A year-and-a-half ago, an article in the Chicago Tribune stated, “Brilliant technique can be taken for granted among today’s concert pianists, but Von Oeyen’s playing goes a step further. He leaves you convinced that he can do absolutely anything he likes with a keyboard.”

And on Friday this brilliance can be heard when Von Oeyen plays a concert including works by Chopin, Haydn and Debussy at St. Matthew’s Episcopal Church in Pacific Palisades. It is Von Oeyen’s only local concert this season, otherwise crammed with appearances in Great Britain, Brazil, France and the U.S. In May, he’ll be making his third appearance at the Spoleto Festival USA in Charleston, South Carolina, during which he will also make his conducting debut. June sees him in London debuting in the prestigious Wigmore Hall recital series. Von Oeyen has also appeared with the Saint Louis, Seattle, Detroit, Santa Barbara and Singapore symphonies, the Slovak State Philharmonic and the Chamber Orchestra of the South Bay, as well as in recital at the Ravinia and Gilmore Keyboard festivals.
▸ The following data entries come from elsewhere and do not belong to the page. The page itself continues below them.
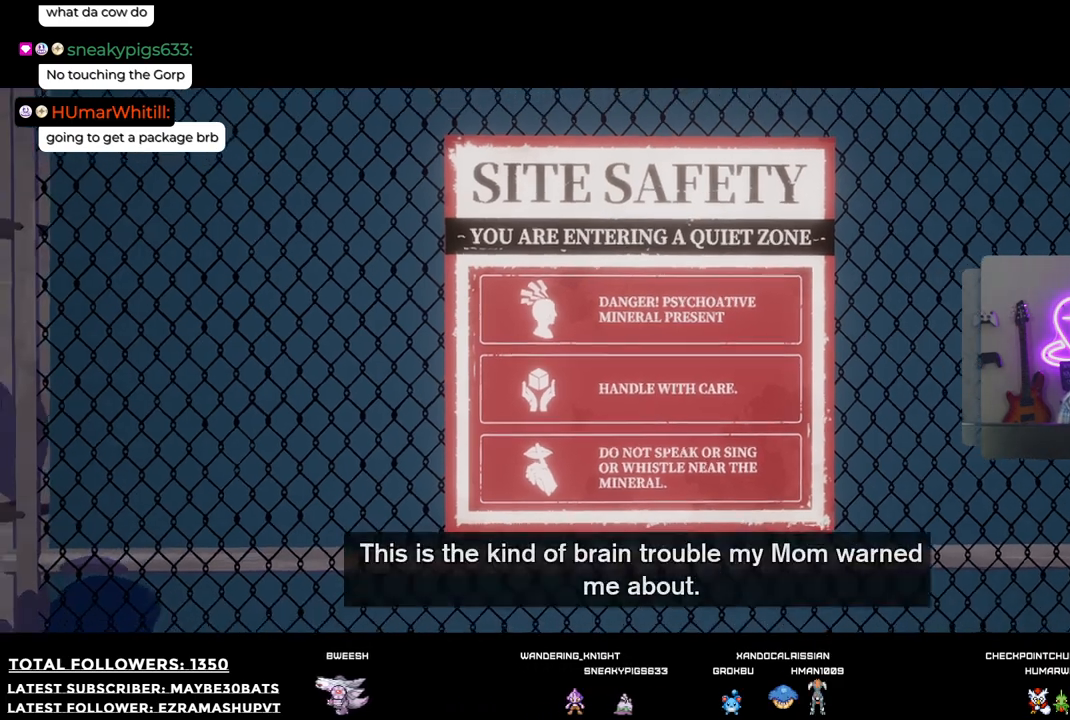
{"buttons": [], "left_stick": "left", "right_stick": "center", "events": [[367, "left_stick", "left"]]}
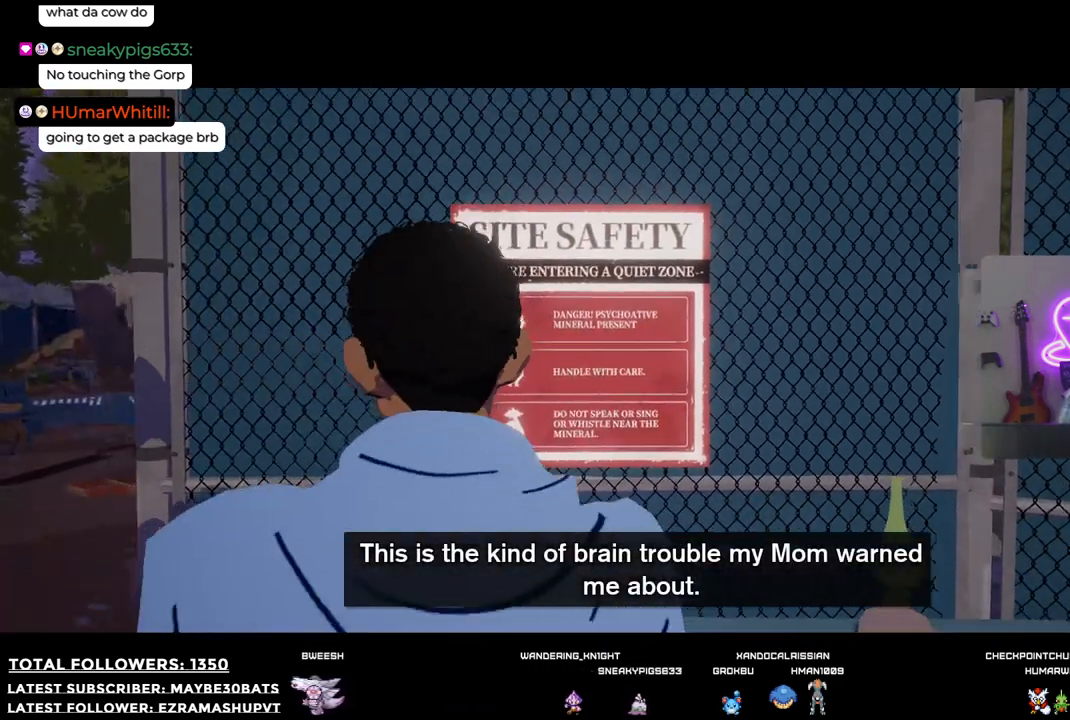
{"buttons": [], "left_stick": "left", "right_stick": "left", "events": [[92, "right_stick", "left"]]}
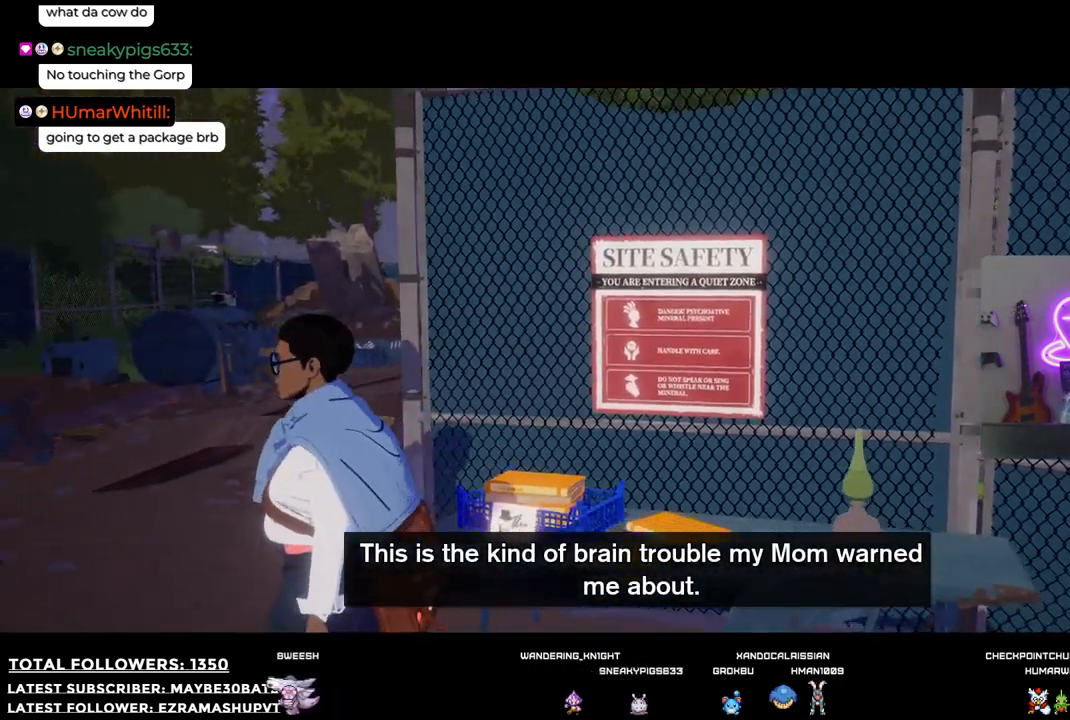
{"buttons": [], "left_stick": "up-left", "right_stick": "center", "events": [[165, "right_stick", "center"], [385, "left_stick", "up-left"]]}
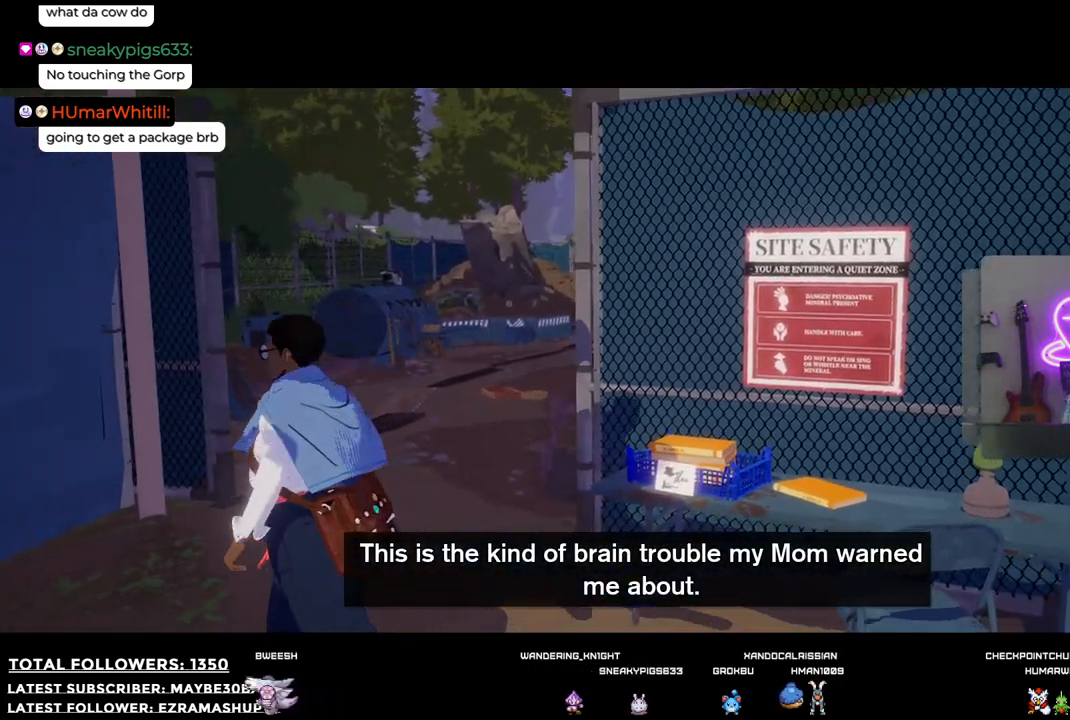
{"buttons": [], "left_stick": "up-left", "right_stick": "right", "events": [[74, "right_stick", "right"]]}
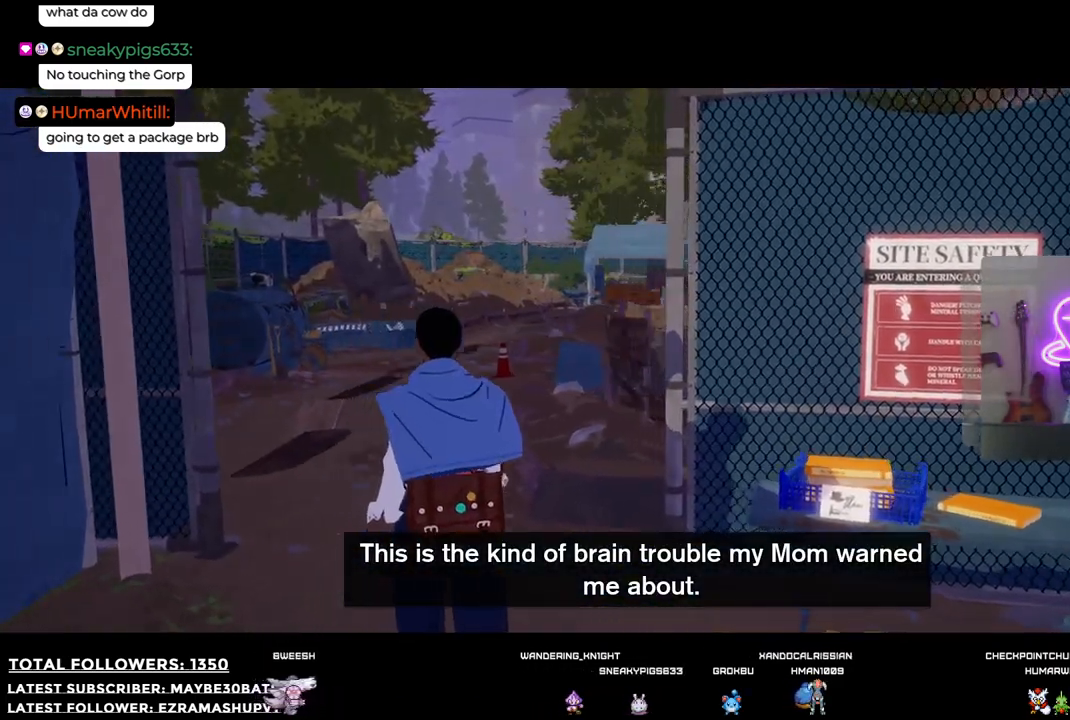
{"buttons": [], "left_stick": "left", "right_stick": "right", "events": [[422, "left_stick", "left"]]}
He is a Gilmore Young Artist Award winner and, in 2001, took first prize in the Lení Fé Bland Foundation National Piano Competition.

Von Oeyen’s skyrocketing career didn’t happen overnight.

He has been playing the piano since he was five, soon after his

family moved from Detroit to Thousand Oaks. In 1988 they moved to Malibu after building their breathtaking, contemporary home high atop Encinal Canyon (it was designed by Von Oeyen’s father, David, an associate principal with Fields Devereaux Architects). Following his early education in Malibu, Von Oeyen attended high school at Santa Monica’s arts-oriented Crossroads School. In 2002, he received a bachelor’s degree from New York’s prestigious Juilliard School, followed last May by a master’s music degree, also from Juilliard.

“I grew up in a musical family,” Von Oeyen says, as an explanation for his career. “Music was always in the house. There was always a piano sitting in the living room so I always had easy access to one.”

His mother, Nancy, was a member of the Roger Wagner Chorale and, for 22 years, has been a member of the Los Angeles Master Chorale. She teaches voice, both privately and with the Pinecrest Schools, and has been an adjunct professor at Pepperdine University. Von Oeyen’s older brother, Geoff, chose to follow in his father’s architectural footsteps. In 2000, Geoff graduated from Stanford with a bachelor’s degree in Urban Studies, and followed that with a master’s degree in philosophy and the History of Architecture from Cambridge’s Corpus Christi College, which he attended on a Fullbright scholarship. He is now working on his “professional” master’s degree at the Graduate School of Design at Harvard where his work has been showcased in the school’s studio and online for the past four semesters.

Today, Andrew Von Oeyen lives in New York’s upper West side in a studio apartment, which is dominated by a 6-foot Kawai grand piano, loaned by the manufacturer. “I love New York,” he says, “but I also love the fact that I don’t have to be here 24/365.”

It is appropriate that Friday’s concert is at St. Matthew’s, for it was Tom Neenan, music director of the church, who gave Von Oeyen his first professional engagement when he was 13. (He played Beethoven’s First Piano Concerto.)

“I have always been astounded at Andrew’s musical maturity,” Neenan says. “Even as a young teenager, he played with greater depth and subtlety than a lot of seasoned pros with professional careers.”

Within four years, guided by teachers Sara Banta and later, U.S.C.’s eminent Daniel Pollock, von Oeyen debuted with the L.A. Philharmonic conducted by its music director, Esa-Pekka Salonen, playing Prokofiev’s fiendishly challenging Third Piano Concerto.

For several years, Von Oeyen confided in friends that he dreamed of a career as a music teacher, and maybe someday heíll live that dream. In any event, whatever the future holds, Von Oeyen says, “I’ll always be a musician.”